I don't see what is so difficult or strange in the process where you first do a Top / Bottom center at a specific tension, then match that at Center Length positions. Doing so and then repeating that concentrically around the frame creates an even pull, and when a Corner is Finally reached, one simply pulls out diagonally, on 3 axis from the Corner to "Form-Fit" the Corner, staple it in place,then Trim off the excess material around the Frame.

Really...it's almost always the case that when someone has difficulty in doing something as directed, then the first thing that comes to mind is the the directions are at fault. Everyone has experienced those feelings, (...I know I have...) but in truth, and upon most cases of retrospect reflection, that is seldom the case. All that has to be done is to compare the many successful attempts against the few "OMG...what a mess!" ones and it becomes apparent that the issues lie with the individual, not with the application as a whole.

Now while I am NOT singling out Granroth here, his example is the only one at hand being discussed so it must be used. And...comments that seem to want to dismiss or discredit known methods that have found success always attract like comments...and that sort of thing can lead to many being both confused and misdirected.

Spandex is a forgiving material. If one does not make it work against itself. A good example is using a Pneumatic Stapler. If the Gun is not set to the right depth, and the staples are driven in excessively deep "...completely flat or recessed at all...) then yes...absolutely removal will be exceedingly difficult. Every Staple driven becomes a "commitment" to the process, and if an error is made, it adds difficulty to the equation.

The Over Stretching syndrome is something that must be experienced...and usually a "eyeball" judgement of having reached a sufficient pull to achieve a flattened layer doesn't happen until both Top and Sides have received equal amounts of staples. The solution never requires excessive tension...that only adds to the issue of unequal tension-ing.

Now...that is not to say one cannot find an alternative way to apply Spandex. But one must be careful not to create issues where there should not be any. The Morie pattern seen on the Silver showed exactly what happens when one over compensates. The fabric spaces open up...allowing for the detailing of individual Threads and the spaces between them. But as also noted, the top layer mitigated that issue to a full extent.

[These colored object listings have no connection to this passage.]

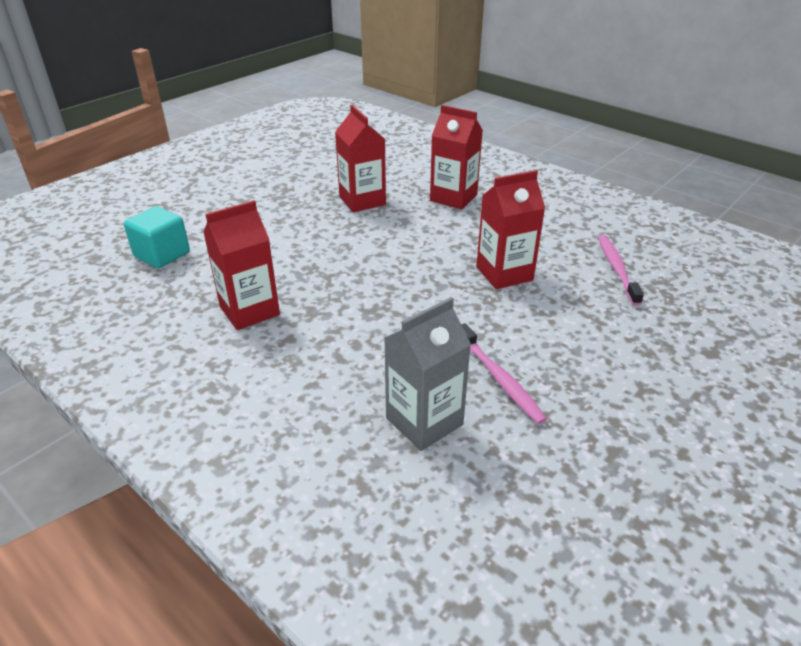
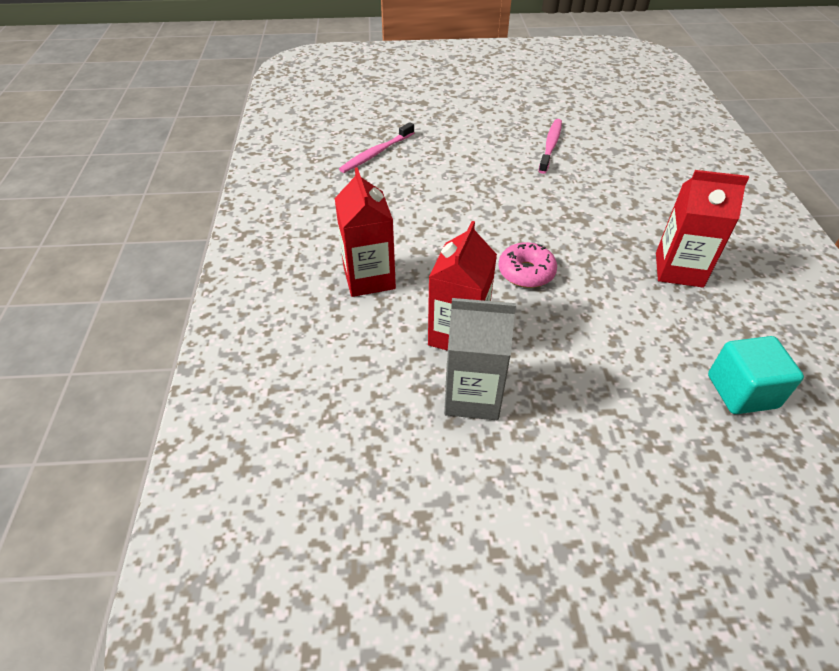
camera: 135 degrees left, 10 degrees up
(364, 248) = (526, 272): none -> pink donut
(424, 421) = (616, 151): grey carton -> grey carton (472, 396)
(504, 273) = (451, 190): red carton -> none

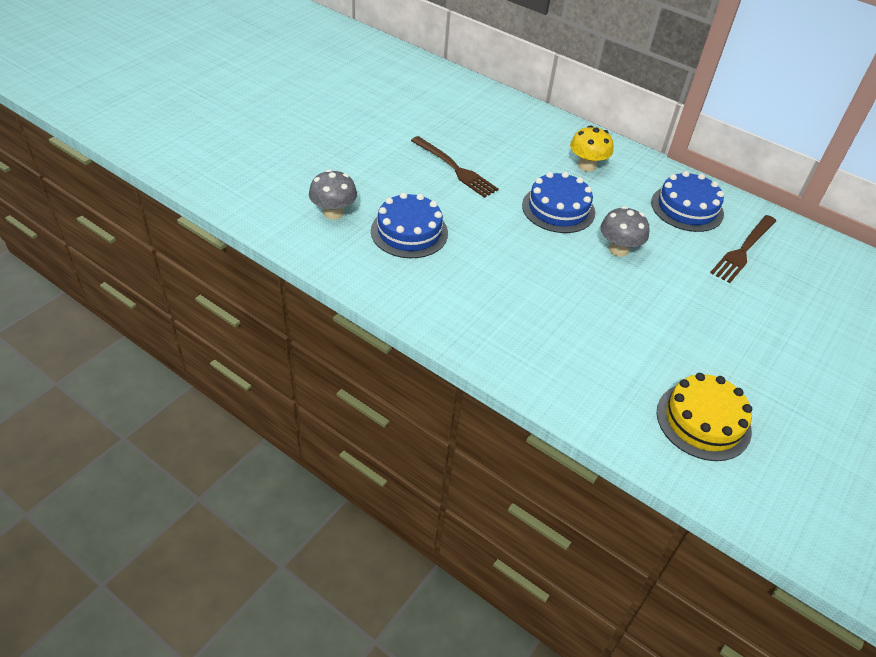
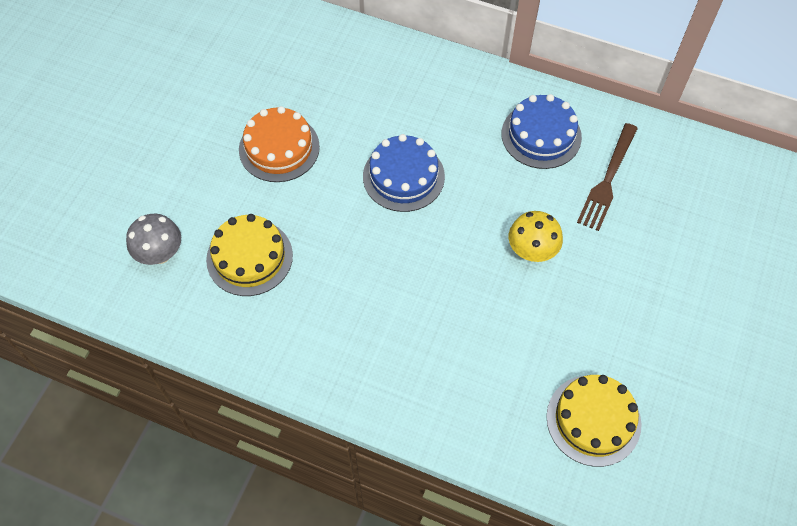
camera: 10 degrees left, 15 degrees up
(409, 232) = (249, 257): blue cake -> yellow cake
(455, 169) = (279, 148): brown fork -> orange cake
(587, 166) = (423, 102): yellow mushroom -> yellow mushroom (532, 251)
(618, 249) = (477, 217): grey mushroom -> none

Had the surfaces been reversed there would have been visual hell to pay.

In any case, to err by being slightly less taunt is better than trying to pull Spandex too tightly...either to compensate for having too little material, or in the attempt to equalize imperfect tension-ing. And lastly, Granroths eventual success still shows how well Spandex can adapt to almost any circumstance short of wholesale ineptitude. And Granroth's effort was certainly far, far elevated above that level. Determination to succeed counts for everything in DIY......but sadly, for all too many the primary emphasis seems to be "easy and cheap" only. Almost in every case where excellence in end results is desired, one gets out of one's efforts what they put into it.

And again, that is evidenced by Granroth's efforts.

"They said it couldn't be done. Well, we sure showed 'em otherwise!"